6 replies on “Why company buys fuel from gov’t and resells it to gov’t”

  1. I have a piece of land in the country with produce on it. I need to get that produce to the kingstown market so I sell the taxi driver my produce then buys it back in town from him. Baffles me. Why didn’t I just pay for transportation? But then I’m not even a DJ so I won’t understand

    Can someone please explain this line about ‘social inversion’ in Article II of this agreement. “The Government of Saint Vincent and the Grenadines will be responsible for the social inversion.”. From that i am thinking that maybe the gov’t was suppose to take over operations and equipment of SOL and Rubis because inversion to me is to turn things around or upside down. Is it that the ministry of finance don’t have monies to pay immediately so they have to depend on a private company?.

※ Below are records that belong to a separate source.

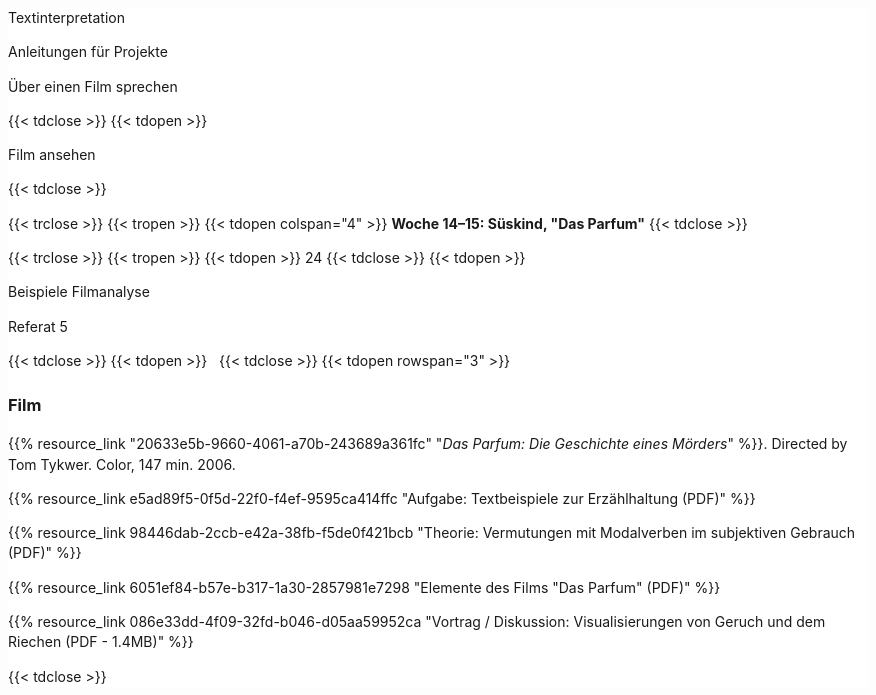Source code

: Textinterpretation

Anleitungen für Projekte

Über einen Film sprechen


{{< tdclose >}}
{{< tdopen >}}


Film ansehen


{{< tdclose >}}

{{< trclose >}}
{{< tropen >}}
{{< tdopen colspan="4" >}}
**Woche 14–15: Süskind, "Das Parfum"**
{{< tdclose >}}

{{< trclose >}}
{{< tropen >}}
{{< tdopen >}}
24
{{< tdclose >}}
{{< tdopen >}}


Beispiele Filmanalyse

Referat 5


{{< tdclose >}}
{{< tdopen >}}
 
{{< tdclose >}}
{{< tdopen rowspan="3" >}}


### Film

{{% resource_link "20633e5b-9660-4061-a70b-243689a361fc" "_Das Parfum: Die Geschichte eines Mörders_" %}}. Directed by Tom Tykwer. Color, 147 min. 2006.



{{% resource_link e5ad89f5-0f5d-22f0-f4ef-9595ca414ffc "Aufgabe: Textbeispiele zur Erzählhaltung (PDF)" %}}

{{% resource_link 98446dab-2ccb-e42a-38fb-f5de0f421bcb "Theorie: Vermutungen mit Modalverben im subjektiven Gebrauch (PDF)" %}}

{{% resource_link 6051ef84-b57e-b317-1a30-2857981e7298 "Elemente des Films \"Das Parfum\" (PDF)" %}}

{{% resource_link 086e33dd-4f09-32fd-b046-d05aa59952ca "Vortrag / Diskussion: Visualisierungen von Geruch und dem Riechen (PDF - 1.4MB)" %}}


{{< tdclose >}}

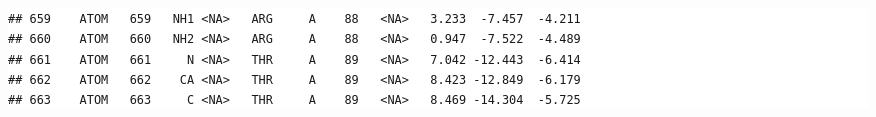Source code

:     ## 659    ATOM   659   NH1 <NA>   ARG     A    88   <NA>   3.233  -7.457  -4.211
    ## 660    ATOM   660   NH2 <NA>   ARG     A    88   <NA>   0.947  -7.522  -4.489
    ## 661    ATOM   661     N <NA>   THR     A    89   <NA>   7.042 -12.443  -6.414
    ## 662    ATOM   662    CA <NA>   THR     A    89   <NA>   8.423 -12.849  -6.179
    ## 663    ATOM   663     C <NA>   THR     A    89   <NA>   8.469 -14.304  -5.725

  3. This entire deal stinks to high heavens. I can understand if VINLEC lease or rent the transportation resources, but to buy the oil from a middleman who bought it from the same government that control VINLEC and the entire deal is cause for concern. It would be nice to know how much more it cost the consumer because of this downright double deal. Let’s see the books Mr. PM, just show the records, so Arnhim and other qualified accountants can review the entire deal. Come clean or face the electorates.

  4. KS784 not take over don’t try to be smart and look stupid they should pay for transportation. Let me repeat is I have crops growing on my land on the country and I have a stall in the Kingstown market but I don’t have my own transportation what do I do? Sell my crops to someone who have transportation then buy it back to sell in the market or just pay for transport? That’s ABC logic

  5. It’s a commercial practice that suits Sol, there is obviously some particular benefit to the Marxist led SVG Government.

    There may well be something in the mortar besides the pestle. We know we must ask questions and stay alert, because we cannot trust anything that the government says or does.